__Machine-readable hardware designs__:
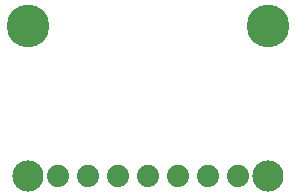
<source format=gbr>
G04 EAGLE Gerber RS-274X export*
G75*
%MOMM*%
%FSLAX34Y34*%
%LPD*%
%INSoldermask Bottom*%
%IPPOS*%
%AMOC8*
5,1,8,0,0,1.08239X$1,22.5*%
G01*
%ADD10C,2.641600*%
%ADD11C,3.617600*%
%ADD12C,1.879600*%


D10*
X25400Y25400D03*
X228600Y25400D03*
D11*
X25400Y152400D03*
X228600Y152400D03*
D12*
X50800Y25400D03*
X76200Y25400D03*
X101600Y25400D03*
X127000Y25400D03*
X152400Y25400D03*
X177800Y25400D03*
X203200Y25400D03*
M02*

</source>
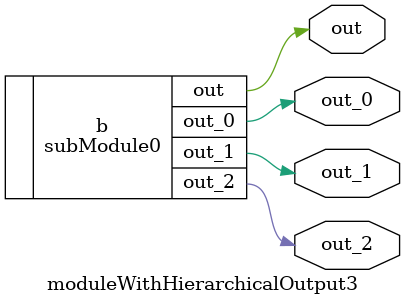
<source format=v>
module subModule0(output out_0, output out_1, output out_2, out);
  assign {out_2, out_1, out_0, out} = 0;
endmodule

module moduleWithHierarchicalOutput3(output out_0, output out_1, output out_2, output out);
  subModule0 b(out_0, out_1, out_2, out);
endmodule


</source>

__EXERCISE REQUIREMENTS__:
Look above for every line with the word "output" and copy it.

__PROBLEM SOLUTION__:
module subModule0(output out_0, output out_1, output out_2, out);
module moduleWithHierarchicalOutput3(output out_0, output out_1, output out_2, output out);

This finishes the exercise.